Effects of different types of noise

We analyse here the effects due to different forms of noise in Eq. (15) on the efficiency of the entanglement certification. In particular, we consider the following unbiased noises

$${\rho }_{{{{\rm{wn}}}}}={\mathbb{1}}/{2}^{N},\quad \,{{\mbox{white noise}}}\,$$
(32)
$${\rho }_{{{{\rm{rp}}}}}=\left\vert {\psi }_{{{{\rm{r}}}}}\right\rangle \left\langle {\psi }_{{{{\rm{r}}}}}\right\vert ,\quad \,{{\mbox{Haar random pure state noise}}}\,$$
(33)
$${\rho }_{{{{\rm{wn}}}}}={\rho }_{{{{\rm{r}}}}},\quad \,{{\mbox{random mixed states}}}\,,$$
(34)

where Haar randomness refers to the sampling of states according to the rotationally invariant measure. Data for the random states was computed numerically by scanning p in the range [0.5, 1] with steps of 0.01, sampling 1000 random four-qubit states for each p, choosing the five biggest correlations, computing \({S}_{5}^{\infty }\) and finally the probability of S = 5 in finite statistics. In this way, practically all the values of \({S}_{5}^{\infty }\) were scanned. These calculations have shown that the probability of success does not depend on the kind of noise and it is described solely by the value of p. The probability of success P(S = 5ρ) for a continuous choice of p is presented in Fig. 5.

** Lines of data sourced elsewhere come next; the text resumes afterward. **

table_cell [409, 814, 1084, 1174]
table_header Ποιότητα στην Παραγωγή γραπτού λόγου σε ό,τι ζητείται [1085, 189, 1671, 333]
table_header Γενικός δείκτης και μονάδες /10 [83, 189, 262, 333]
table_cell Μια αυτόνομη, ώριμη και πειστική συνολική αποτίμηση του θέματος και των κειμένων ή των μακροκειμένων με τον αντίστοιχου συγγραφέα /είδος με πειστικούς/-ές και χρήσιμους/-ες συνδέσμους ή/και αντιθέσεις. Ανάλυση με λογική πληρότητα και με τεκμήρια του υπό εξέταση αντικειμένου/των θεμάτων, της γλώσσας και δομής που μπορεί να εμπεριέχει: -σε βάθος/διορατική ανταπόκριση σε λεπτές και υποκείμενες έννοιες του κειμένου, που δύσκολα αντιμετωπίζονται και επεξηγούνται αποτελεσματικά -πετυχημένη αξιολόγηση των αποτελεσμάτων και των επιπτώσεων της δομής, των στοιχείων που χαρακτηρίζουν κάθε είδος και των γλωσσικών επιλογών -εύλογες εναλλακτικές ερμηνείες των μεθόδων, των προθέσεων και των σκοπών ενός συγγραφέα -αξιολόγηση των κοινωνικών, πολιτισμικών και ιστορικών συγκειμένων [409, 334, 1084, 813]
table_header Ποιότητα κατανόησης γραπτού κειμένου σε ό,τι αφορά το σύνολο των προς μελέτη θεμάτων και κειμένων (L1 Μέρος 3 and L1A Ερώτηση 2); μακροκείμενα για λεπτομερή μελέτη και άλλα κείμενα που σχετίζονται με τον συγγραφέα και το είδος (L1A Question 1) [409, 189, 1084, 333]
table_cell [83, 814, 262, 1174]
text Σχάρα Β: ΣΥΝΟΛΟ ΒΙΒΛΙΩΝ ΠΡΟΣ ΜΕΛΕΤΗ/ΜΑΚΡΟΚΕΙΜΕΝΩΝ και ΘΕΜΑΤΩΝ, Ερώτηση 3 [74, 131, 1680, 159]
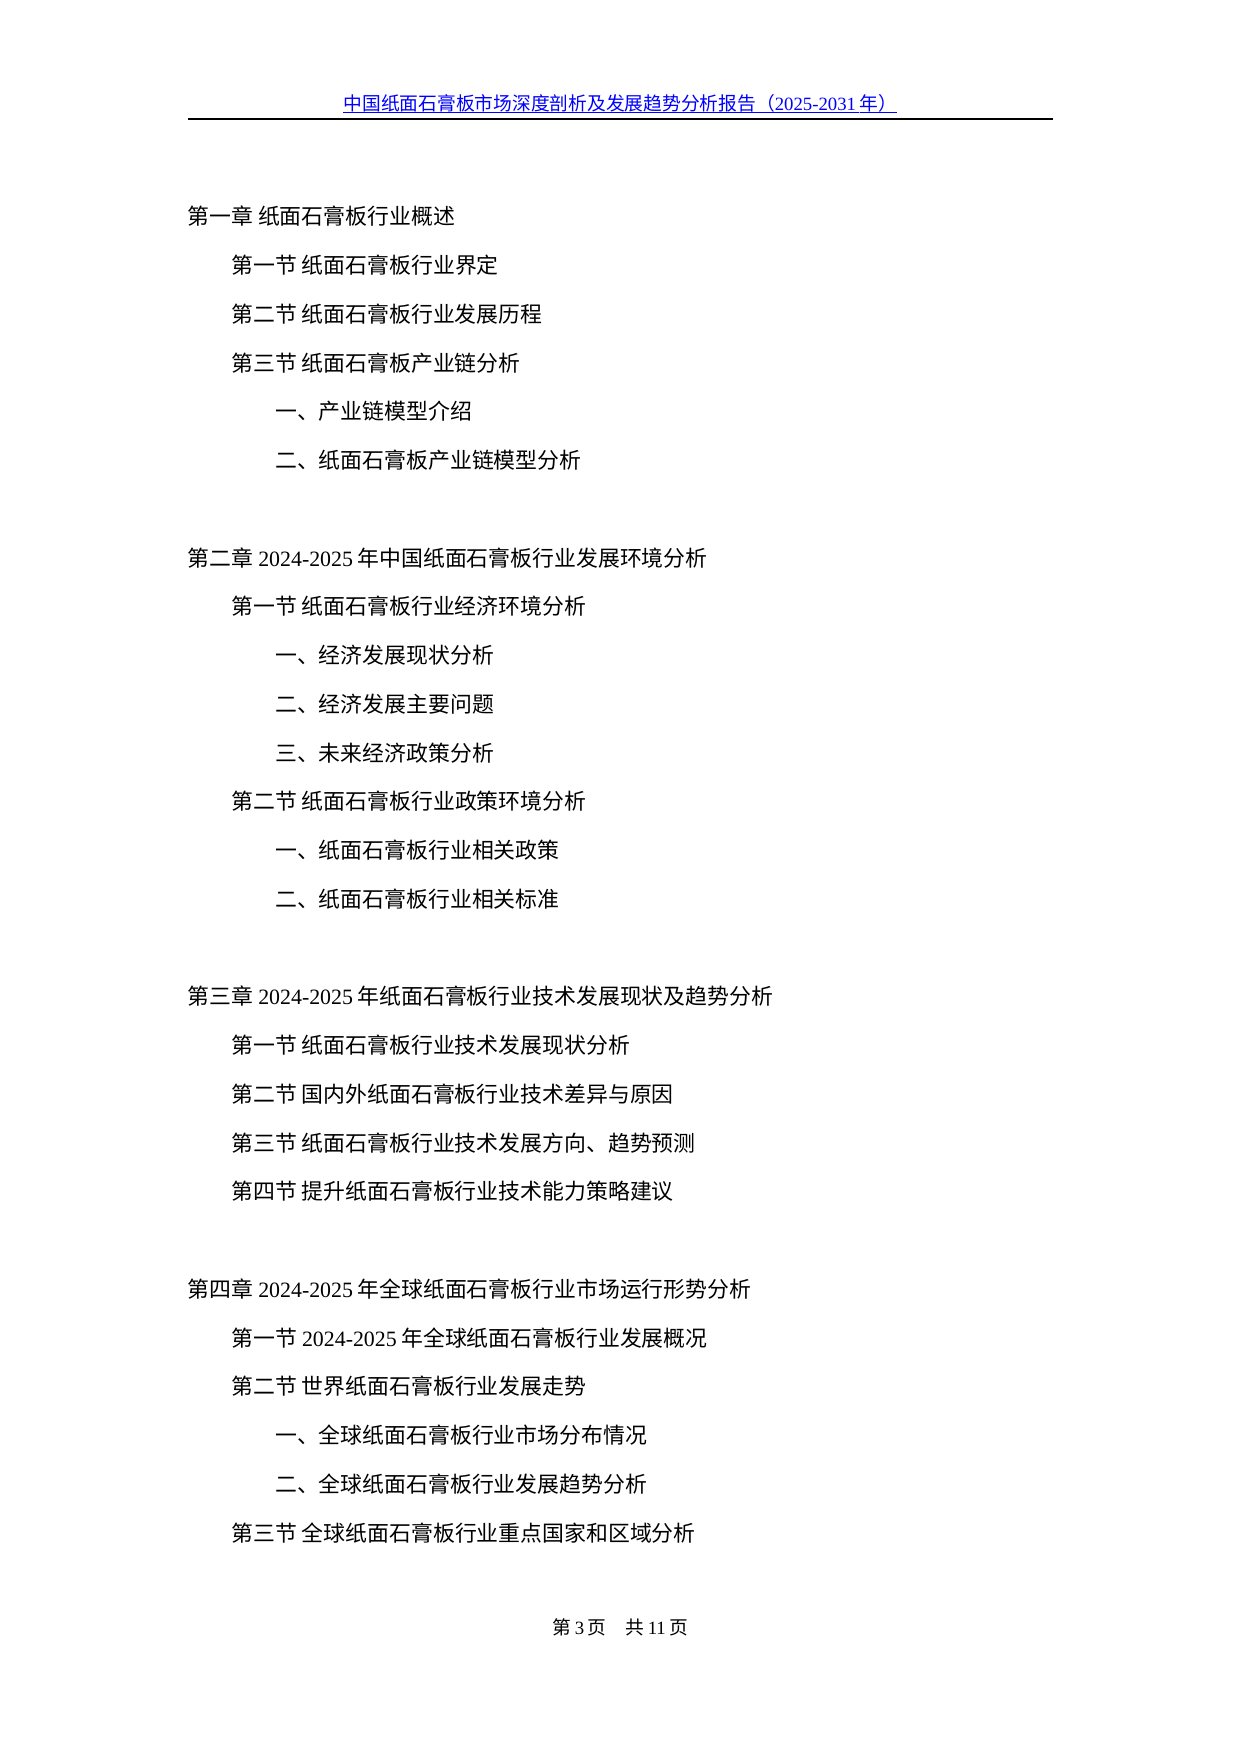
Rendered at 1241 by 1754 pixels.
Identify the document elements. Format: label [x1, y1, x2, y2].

text [187, 150, 1053, 1548]
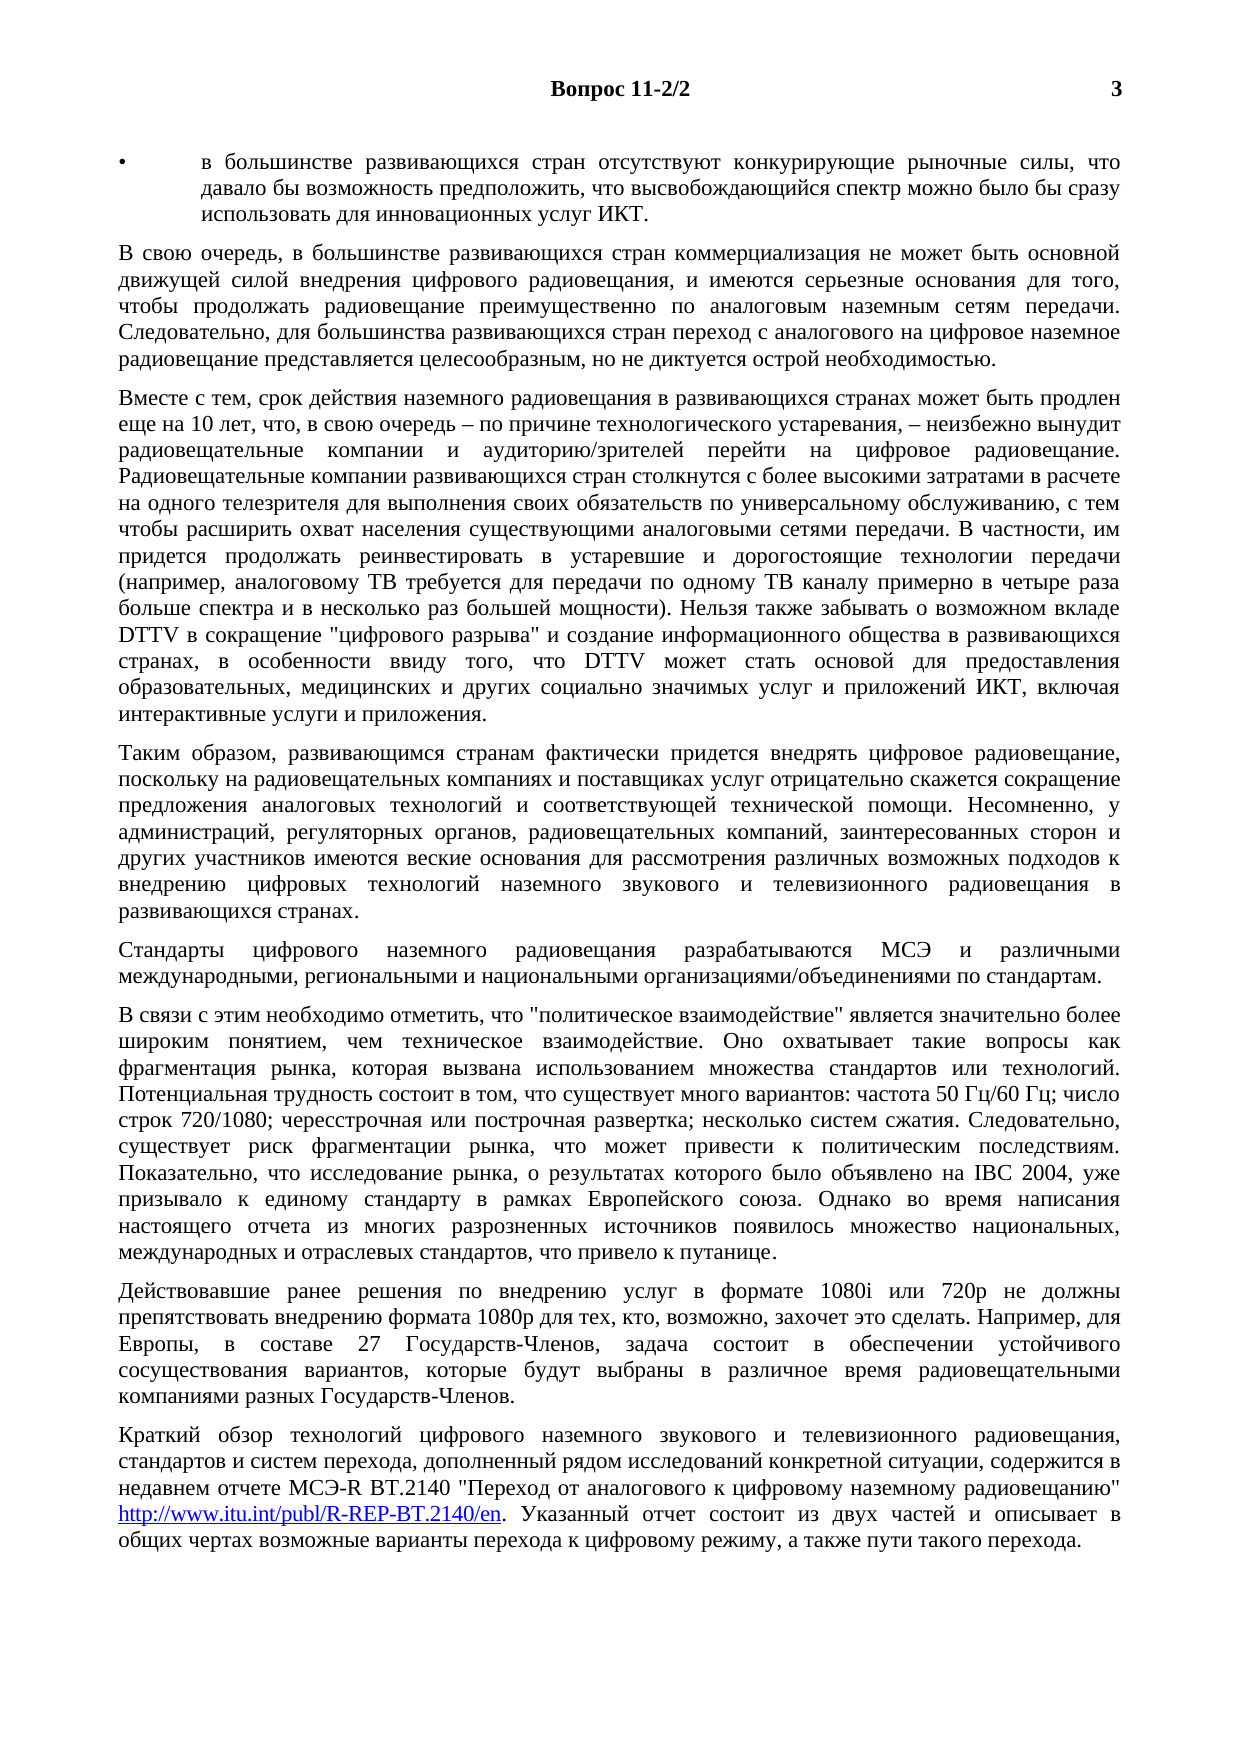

Fig. 5: The efficiency of entanglement detection for different noises ρn and their admixtures p in Eq. (15).
figure 5

The plot shows the probability of measuring S = 5 given ρ (vertical axis) as a function of \({S}_{5}^{\infty }\) (horizontal axis). The plotted curve assumes white noise and is given analytically as \({[(1+6{p}^{2}+{p}^{4})/8]}^{5}\). The data for the other types of noise, i.e., pure and mixed noises according to Eqs. (33) and (34), overlap with the presented one. Thus, different types of unbiased noises are not relevant to the considered criteria.